Don’t Code Another Chart Until You Understand These Five Rules

Revenue Cycle Management, ICD-10: Don’t code another chart until you understand these five rules
You are a medical coder or medical coding company. Let’s let it be a given that you know the CPT and ICD-10 codes and want to improve your efficiency, throughput, and accuracy. Let’s also assume you want to minimize risk to yourself and your medical coding company, while maximizing value and income!

  1. Streamline your workflow. As a medical coder or a medical coding manager, you will be dealing with a mountain of medical documentation and potentially other data relating to the patient visits you are coding. Depending on specialty this could be hundreds of pages of medical documentation per visit. It is imperative to have an organized, streamlined method of accessing visit documentation, ideally being able to find critical fields like PQRS, ICD-10 and CPT information, and efficiently coding through the visit.
  2. Quickly handle incomplete documentation. A coder cannot code a medical record if it is missing critical components, or if it is not signed and otherwise incomplete. Have a solid plan in place for communicating with your physicians, midlevel’s and other providers when you encounter an incomplete chart. Then have a solid way in your workflow to put that aside and move onto another chart while waiting for the deficiency to be corrected.

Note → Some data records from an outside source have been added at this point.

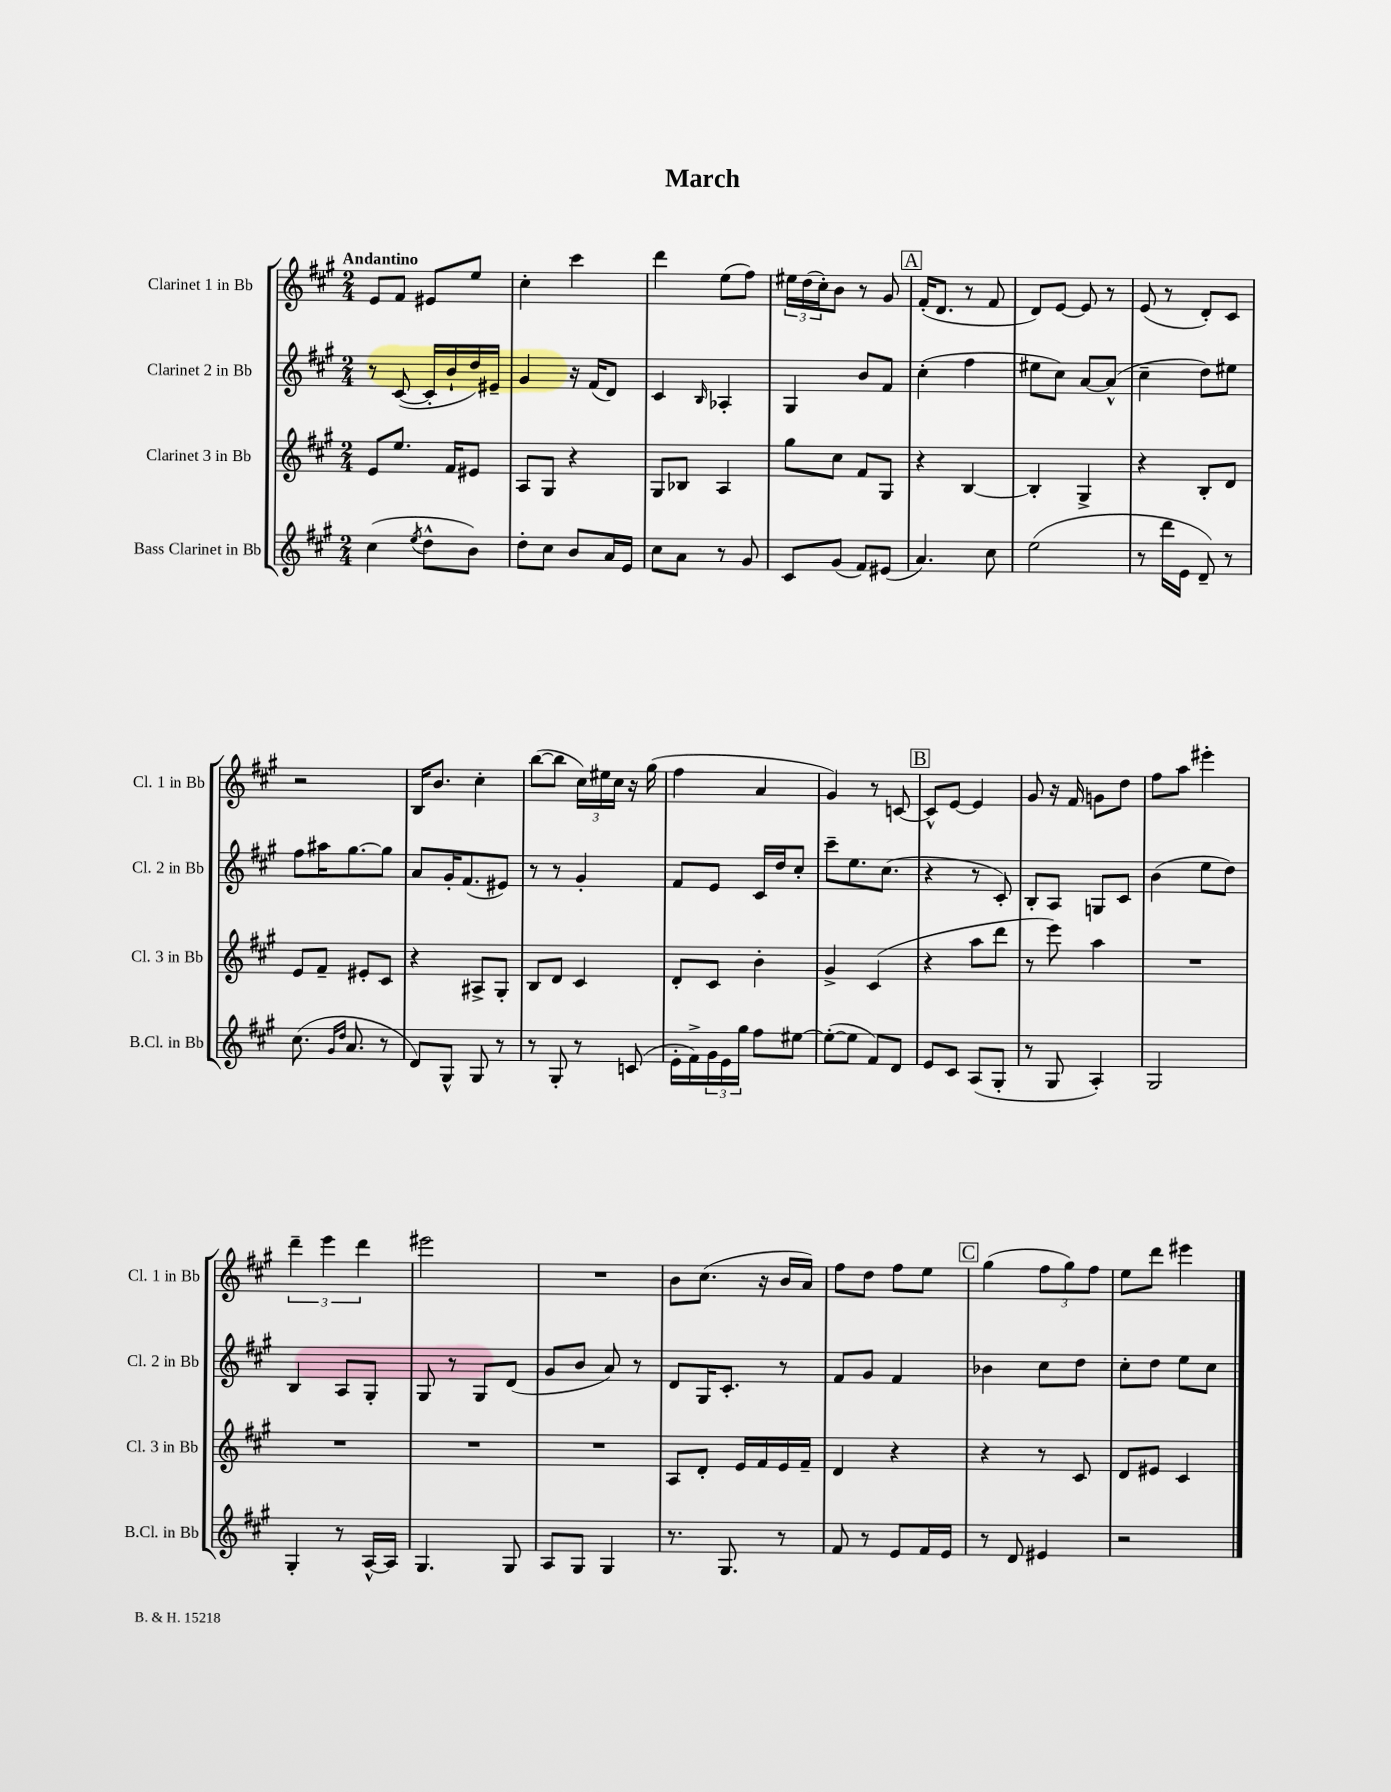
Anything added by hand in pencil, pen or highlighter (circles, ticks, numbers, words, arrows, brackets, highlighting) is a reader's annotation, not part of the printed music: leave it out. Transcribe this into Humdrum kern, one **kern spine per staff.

**kern	**kern	**kern	**kern
*part4	*part3	*part2	*part1
*staff4	*staff3	*staff2	*staff1
*I"Bass Clarinet in Bb	*I"Clarinet 3 in Bb	*I"Clarinet 2 in Bb	*I"Clarinet 1 in Bb
*I'B.Cl. in Bb	*I'Cl. 3 in Bb	*I'Cl. 2 in Bb	*I'Cl. 1 in Bb
*clefG2	*clefG2	*clefG2	*clefG2
*k[f#c#g#]	*k[f#c#g#]	*k[f#c#g#]	*k[f#c#g#]
*M2/4	*M2/4	*M2/4	*M2/4
=1	=1	=1	=1
!	!	!	!LO:TX:a:B:t=Andantino
(4cc#\	8e/L	8r	8e/L
.	8.ee/J	([8c#/	8f#/J
8qee/	.	.	.
8dd^^\L	.	16c#'/LL]	8e#X/L
.	16f#/KL	16b`/	.
8b\J)	8e#X/J	16dd/)	8ee/J
.	.	16e#X~/JJ	.
=2	=2	=2	=2
8dd'\L	8A/L	4g#/	4cc#'\
8cc#\J	8G#/J	.	.
8b/L	4r	16r	4ccc#\
.	.	(16f#/KL	.
16a/L	.	8d/J)	.
16e/JJ	.	.	.
=3	=3	=3	=3
8cc#\L	8G#/L	4c#/	4ddd\
8a\J	8B-X/J	.	.
.	.	16qqB/	.
8r	4A/	4A-X'/	(8ee\L
8g#/	.	.	8ff#\J)
=4	=4	=4	=4
8c#/L	8gg#\L	4G#/	24ee#X\LL
.	.	.	(24dd\
.	.	.	24cc#'\J)
(8g#/J	8cc#\J	.	8b\J
8f#/L)	8f#/L	8b/L	8r
(8e#X/J	8G#/J	8f#/J	8g#/
!!LO:REH:place=s1:t=A
=5	=5	=5	=5
4.a/)	4r	(4cc#'\	(16f#'/KL
.	.	.	8.d/J
.	[4B/	4ff#\	8r
8cc#\	.	.	8f#/
=6	=6	=6	=6
(2ee\	4B'/]	8ee#X\L	8d/L)
.	.	8cc#\J)	[8e/J
.	4G#^/	[8a/L	8e/]
.	.	(8a^^/J]	8r
=7	=7	=7	=7
8r	4r	4cc#~\	(8e/
16ddd\LL	.	.	8r
16e\JJ	.	.	.
8d~/)	8B'/L	8dd\L)	8d'/L)
8r	8d/J	8ee#X\J	8c#/J
!!LO:LB:g=z
=8	=8	=8	=8
(8.cc#\	8e/L	8ff#\L	2r
.	8f#~/J	16aa#X\K	.
16qqg#/LL	.	.	.
16qqdd/JJ	.	.	.
8.a/	.	[8.gg#\	.
.	8e#X'/L	.	.
8r	8c#/J	8gg#\J]	.
=9	=9	=9	=9
8d/L)	4r	8a/L	16B/KL
.	.	.	8.b/J
8G#^^/J	.	16g#'/K	.
.	.	(8.f#/	.
8G#/	8A#X^/L	.	4cc#'\
8r	8G#'/J	8e#X/J)	.
=10	=10	=10	=10
8r	8B/L	8r	([8bb\L
8G#'/	8d/J	8r	8bb\J]
8r	4c#/	4g#'/	24cc#\LL)
.	.	.	24ee#X\
.	.	.	24cc#\JJ
(8cn/	.	.	16r
.	.	.	(16gg#\
=11	=11	=11	=11
16e'\LL	8d'/L	8f#/L	4ff#\
16f#^\)	.	.	.
24g#\	8c#/J	8e/J	.
24e\	.	.	.
24gg#\JJ	.	.	.
8ff#\L	4b'\	16c#/LL	4a/
.	.	16dd/J	.
[8ee#X\J	.	8cc#'/J	.
=12	=12	=12	=12
(8ee#'\L_	4g#^/	8ccc#~\L	4g#/)
8ee#\J]	.	8.ee\	.
8f#/L)	(4c#/	.	8r
.	.	(8.cc#\J	.
8d/J	.	.	[8cn/
!!LO:REH:place=s1:t=B
=13	=13	=13	=13
8e/L	4r	4r	8c^^/L]
8c#/J	.	.	[8e/J
(8A/L	8aa\L	8r	4e/]
8G#'/J	8ddd\J	8c#'/)	.
=14	=14	=14	=14
8r	8r	8B'/L	8g#/
8G#/	8eee\)	8A/J	16r
.	.	.	16f#/
4A'/)	4aa\	8Gn/L	8gn\L
.	.	8c#/J	8dd\J
=15	=15	=15	=15
2G#/	2r	(4b\	8ff#\L
.	.	.	8aa\J
.	.	8ee\L	4eee#X'\
.	.	8dd\J)	.
!!LO:LB:g=z
=16	=16	=16	=16
4G#'/	2r	4B/	6ddd~\
.	.	.	6eee\
8r	.	8A/L	.
.	.	.	6ddd\
[16A^^/LL	.	8G#'/J	.
16A/JJ]	.	.	.
=17	=17	=17	=17
4.G#/	2r	8G#/	2eee#X\
.	.	8r	.
.	.	8G#/L	.
8G#/	.	(8d/J	.
=18	=18	=18	=18
8A/L	2r	8g#/L	2r
8G#/J	.	8b/J	.
4G#/	.	8a/)	.
.	.	8r	.
=19	=19	=19	=19
8.r	8A/L	8d/L	8b\L
.	8d'/J	16G#/K	(8.cc#\J
8.G#/	.	8.c#'/J	.
.	16e/LL	.	.
.	16f#/	.	16r
8r	16e/	8r	16b/LL
.	16f#~/JJ	.	16a/JJ)
=20	=20	=20	=20
8f#/	4d/	8f#/L	8ff#\L
8r	.	8g#/J	8dd\J
8e/L	4r	4f#/	8ff#\L
16f#/L	.	.	8ee\J
16e/JJ	.	.	.
!!LO:REH:place=s1:t=C
=21	=21	=21	=21
8r	4r	4b-X\	(4gg#\
8d/	.	.	.
4e#X/	8r	8cc#\L	12ff#\L
.	.	.	12gg#\)
.	8c#/	8dd\J	.
.	.	.	12ff#\J
=22	=22	=22	=22
2r	8d/L	8cc#'\L	8ee\L
.	8e#X/J	8dd\J	8ddd\J
.	4c#/	8ee\L	4eee#X\
.	.	8cc#\J	.
==	==	==	==
*-	*-	*-	*-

  3. Organize your work. If you can organize your work by the facility, by the provider, by insurance carrier, etc. – you will be better able to avoid “switching cost”. Switching cost, in this context, refers to the mental cost of changing from one type of work to another midstream. You have to reorganize your thought and pattern processes to the new work. Avoid switching costs by grouping your work into “like” queues or piles, and working through each queue before moving onto the next
  4. An audit is a must. Every medical coder is subject to making a mistake, or missing a detail. Plan to review the work of medical coders to look for issues BEFORE they get sent to a billing or clearing house system. It is much less costly to catch it now before it turns into a denial. You need to have a system of pulling out some percentage of charts for audit. The percentage may run from 1 to 100 percent depending on factors such as experience level, risk, PQRS, ICD-10, CPT, insurance types, etc. Use an audit process to educate medical coders so that mistakes are not repeated. Keep track of all audit outcomes to be used for training, evaluation, and improvement tracking.
  5. Understand your bottlenecks. Artificial and real bottlenecks will happen in revenue cycle management workflows. These may be tied to delays in obtaining physician documentation to be coded, or to difficulty in performing particular types of medical coding, or any number of factors. Coding a one-page anesthesia visit is much simpler than coding a 260-page hospitalist medicine visit. You must plan your medical coding workforce, and price your services, accordingly. Being able to set reachable goals for your coding clients will help you and them.